Quand je descends de ma caisse et que je ne la vois pas, mon cœur fait une chute vertigineuse. Ce con s'imagine qu'elle s'est cassée avec l'autre et qu'il est en train de tenter sa chance. Peut-être, même, est-il déjà en train de lui rouler une pelle. Rageur face à cette idée, mes poings se serrent avec tant de force que je sens mes ongles marquer mes paumes.

Puis, je me souviens de ce qu'elle m'a dit à la patinoire et ça me rassure. Elle aussi avait envie de ce baiser, alors pour quelles raisons irait-elle embrasser ce Jared ou Tayeb ou…

J'en ai rien à foutre de son prénom à ce gars !

Décidé à savoir de quoi il en retourne, je pars vérifier si elle se trouve encore au local du journal. Quand j'y arrive, je la découvre assise à même le sol, les jambes repliées contre sa poitrine, son téléphone contre son oreille. Ma jolie brunette ne semble même pas percuter ma présence. Au moment où je me rends compte qu'elle pleure et qu'elle tremble, je n'ai qu'une envie, la prendre dans mes bras pour la rassurer. J'ai horreur de la voir dans cet état, ça me rend malade à chaque fois. Ses larmes sont des saletés de poignards qui adorent chahuter mon cœur.

Qu'est-ce qui la met dans cet état, putain ?

— Debbie ! Deb !

Aucune réaction, merde !

En entendant une voix tenter de l'appeler à travers son téléphone, je m'en empare.

— Allô ?

— Killian ? s'étonne la voix de Kate à l'autre bout de la ligne.

— Ouais. Qu'est-ce que t'a sorti a Deb pour qu'elle soit en train de chialer ?

Parce qu'à part un truc de sa part, je ne vois pas ce qui aurait pu mettre ma brunette dans cet état.

Et me revoilà parti avec ce stupide surnom !

— Je voulais juste savoir le numéro de ses parents, parce que son frère est à l'hôpital.

Quoi ?

— Comment ça, il est à l'hôpital ?

Elle m'explique plus ou moins ce qu'il s'est passé, avant de raccrocher pour aller le rejoindre.

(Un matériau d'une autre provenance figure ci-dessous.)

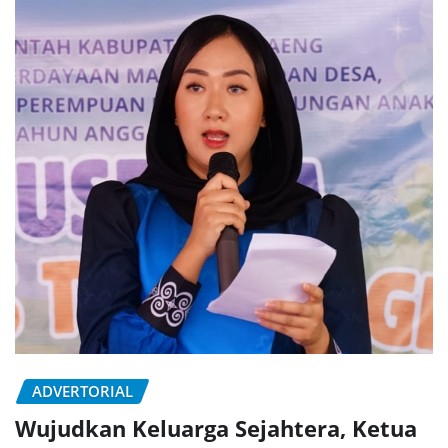
ADVERTORIAL
Wujudkan Keluarga Sejahtera, Ketua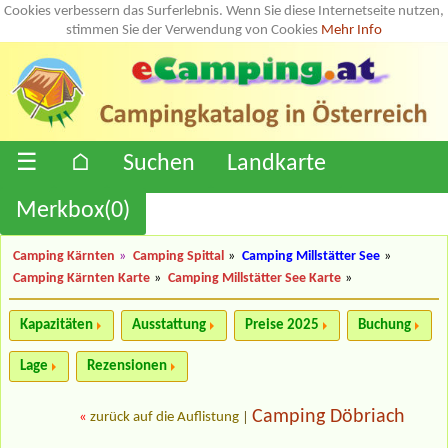
Cookies verbessern das Surferlebnis. Wenn Sie diese Internetseite nutzen,
stimmen Sie der Verwendung von Cookies
Mehr Info
☰
⌂
Suchen
Landkarte
Merkbox(
0
)
Camping Kärnten
»
Camping Spittal
»
Camping Millstätter See
»
Camping Kärnten Karte
»
Camping Millstätter See Karte
»
Kapazitäten
Ausstattung
Preise 2025
Buchung
Lage
Rezensionen
Camping Döbriach
«
zurück auf die Auflistung
|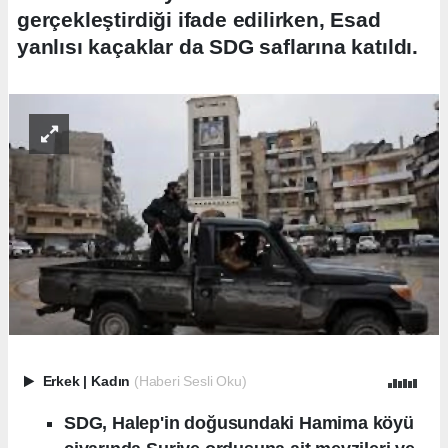
gerçekleştirdiği ifade edilirken, Esad
yanlısı kaçaklar da SDG saflarına katıldı.
Erkek
|
Kadın
(Haberi Sesli Oku)
SDG, Halep'in doğusundaki Hamima köyü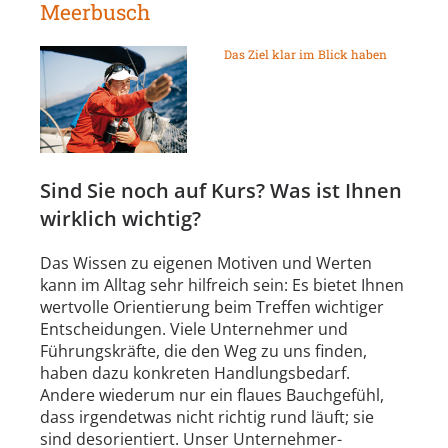
Meerbusch
Das Ziel klar im Blick haben
Sind Sie noch auf Kurs? Was ist Ihnen
wirklich wichtig?
Das Wissen zu eigenen Motiven und Werten
kann im Alltag sehr hilfreich sein: Es bietet Ihnen
wertvolle Orientierung beim Treffen wichtiger
Entscheidungen. Viele Unternehmer und
Führungskräfte, die den Weg zu uns finden,
haben dazu konkreten Handlungsbedarf.
Andere wiederum nur ein flaues Bauchgefühl,
dass irgendetwas nicht richtig rund läuft; sie
sind desorientiert. Unser Unternehmer-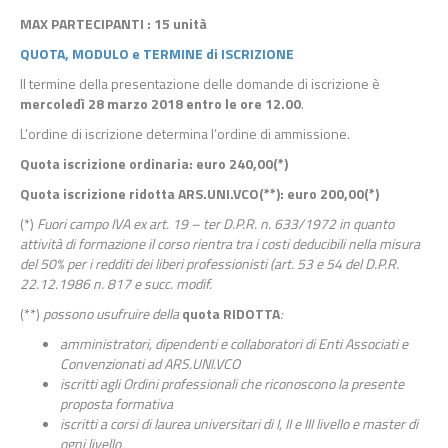
MAX PARTECIPANTI
: 15 unità
QUOTA, MODULO e TERMINE di ISCRIZIONE
Il termine della presentazione delle domande di iscrizione è
mercoledì 28 marzo 2018 entro le ore 12.00
.
L’ordine di iscrizione determina l’ordine di ammissione.
Quota iscrizione ordinaria: euro 240,00
(*)
Quota iscrizione ridotta ARS.UNI.VCO
(**)
: euro 200,00
(*)
(*)
Fuori campo IVA
ex art. 19 – ter D.P.R. n. 633/1972 in quanto
attività di formazione il corso rientra tra i costi deducibili nella misura
del 50% per i redditi dei liberi professionisti (art. 53 e 54 del D.P.R.
22.12.1986 n. 817 e succ. modif.
(**)
possono usufruire della
quota RIDOTTA
:
amministratori, dipendenti e collaboratori di Enti Associati e
Convenzionati ad ARS.UNI.VCO
iscritti agli Ordini professionali che riconoscono la presente
proposta formativa
iscritti a corsi di laurea universitari di I, II e III livello e master di
ogni livello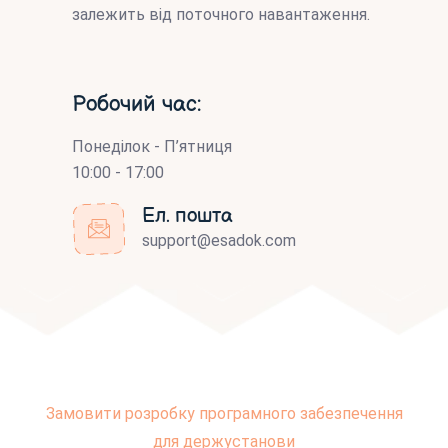
залежить від поточного навантаження.
Робочий час:
Понеділок - П’ятниця
10:00 - 17:00
Ел. пошта
support@esadok.com
Замовити розробку програмного забезпечення
для держустанови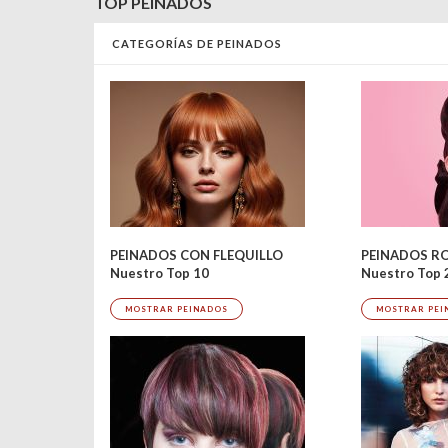
TOP PEINADOS
CATEGORÍAS DE PEINADOS
PEINADOS R
PEINADOS CON FLEQUILLO
Nuestro Top 
Nuestro Top 10
MOSTRAR PEI
MOSTRAR PEINADOS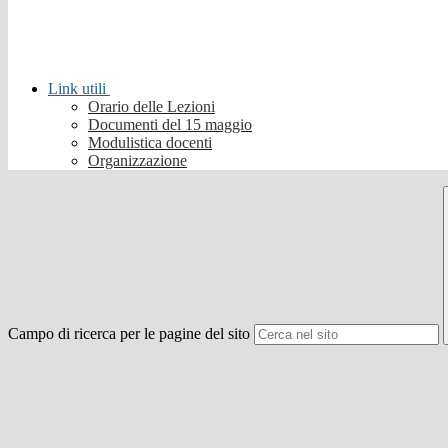
Link utili
Orario delle Lezioni
Documenti del 15 maggio
Modulistica docenti
Organizzazione
Campo di ricerca per le pagine del sito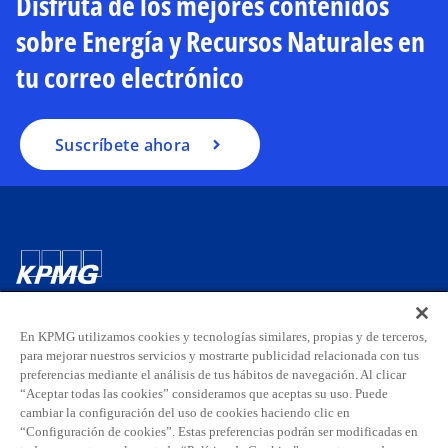
Disfruta de los mejores contenidos
e
sobre Energía y Recursos Naturales en
n
u
tu correo electrónico
n
a
p
Suscríbete ahora
e
s
t
a
ñ
a
Contacta con nosotros
n
u
En KPMG utilizamos cookies y tecnologías similares, propias y de terceros,
e
para mejorar nuestros servicios y mostrarte publicidad relacionada con tus
Sobre KPMG
v
preferencias mediante el análisis de tus hábitos de navegación. Al clicar
a
“Aceptar todas las cookies” consideramos que aceptas su uso. Puede
cambiar la configuración del uso de cookies haciendo clic en
Carreras
“Configuración de cookies”. Estas preferencias podrán ser modificadas en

Putain, ce qu'ils lui ont fait, c'est dégueulasse ! Ces cons mériteraient que je les saigne. Si j'étais à Boston, je ne me gênerai pas, mais là je ne sais pas si c'est une bonne idée de vouloir les retrouver. Je ne sais pas qui ils sont, ni d'où ils viennent. Si ce ne sont que des petits merdeux, je pourrais les remettre à leur place, mais vu la description faite par Kate, je n'en suis pas certain. Si ce sont des membres du gang, je risque encore plus d'emmerdes. Pas sûr que cette fois, Josh soit encore derrière mon cul pour me sauver la mise. Ou alors si, mais c'est lui qui me butera ensuite. Le faire intervenir deux fois, coup sur coup, pas certain qu'il apprécierait. Je repense à son foutu coup de fil, qui m'a fait prendre conscience que c'est grâce à lui si je m'en suis si bien tiré.

La gueule totalement amochée, je rentre chez moi. Mais, putain, qu'est-ce qui m'a pris de tout balancer comme ça ? Je voulais juste intégrer le gang, pas tout bazarder ainsi.

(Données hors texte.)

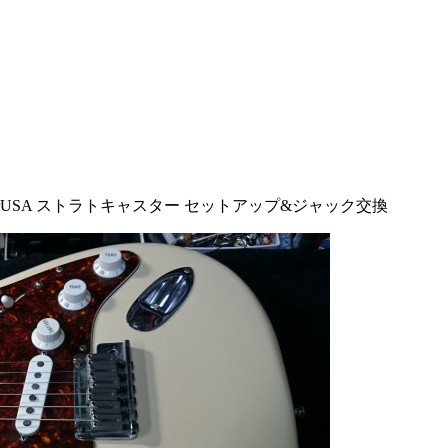
derUSA ストラトキャスター セットアップ&ジャック交換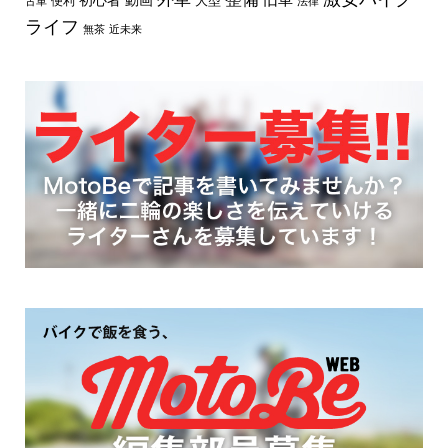
初心者
動画
大型
便利
古車
法律
ライフ
無茶
近未来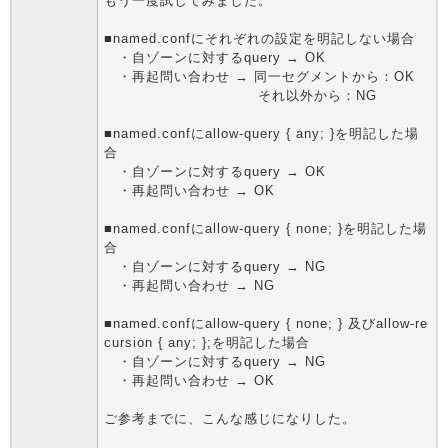
もう一度試してみました。
■named.confにそれぞれの設定を明記しない場合
・自ゾーンに対するquery → OK
・再起問い合わせ → 同一セグメントから：OK
それ以外から：NG
■named.confにallow-query { any; }を明記した場
合
・自ゾーンに対するquery → OK
・再起問い合わせ → OK
■named.confにallow-query { none; }を明記した場
合
・自ゾーンに対するquery → NG
・再起問い合わせ → NG
■named.confにallow-query { none; } 及びallow-re
cursion { any; };を明記した場合
・自ゾーンに対するquery → NG
・再起問い合わせ → OK
ご参考までに、こんな感じになりした。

Lessivé, je pars direct dans ma chambre. J'aurais sûrement besoin d'un bon nettoyage de la tronche avant que Jenna me trouve dans cet état, mais ça attendra demain. J'enlève mes chaussures et mon manteau, puis m'affale sur mon plumard. J'ai à peine croisé les bras derrière la tête que mon portable vibre dans la poche arrière. Vu l'heure, je laisse sonner.

Quand il vibre pour la troisième fois, je finis par décrocher, soûlé qu'on insiste autant.

— Tu voulais crever ou quoi, gamin ?

La voix de Josh gronde avec une force inouïe. Pour bien être sûr que je ne suis pas en train de rêver, je passe ma main sur mon visage. Vu comme ça fait un putain de mal de chien, pas de doute, je suis bien réveillé.

— De quoi tu parles ?

— C'était quoi ton putain de délire ce soir ? Les Reds Dragons, hein ? Sérieusement ? Ce n'est pas parce que je t'ai laissé te barrer à Albuquerque que tu ne fais plus partie des nôtres !

Et merde ! Il a vraiment l'air furax.

— Je… Je…

Un peu trop sonné de l'entendre à l'autre bout de la ligne, je n'arrive même pas à aligner deux mots à la suite.

— Quand Jeff m'a parlé de ta petite visite, je me suis douté que t'allais tenter un truc du genre. T'as vraiment du bol, gamin, que Max fasse partie de ma famille et que je l'ai prévenu avant que tu n'ailles le voir. Vu ce que tu leur as sorti, sans ça, tu ne serais plus là pour m'entendre te gueuler dessus !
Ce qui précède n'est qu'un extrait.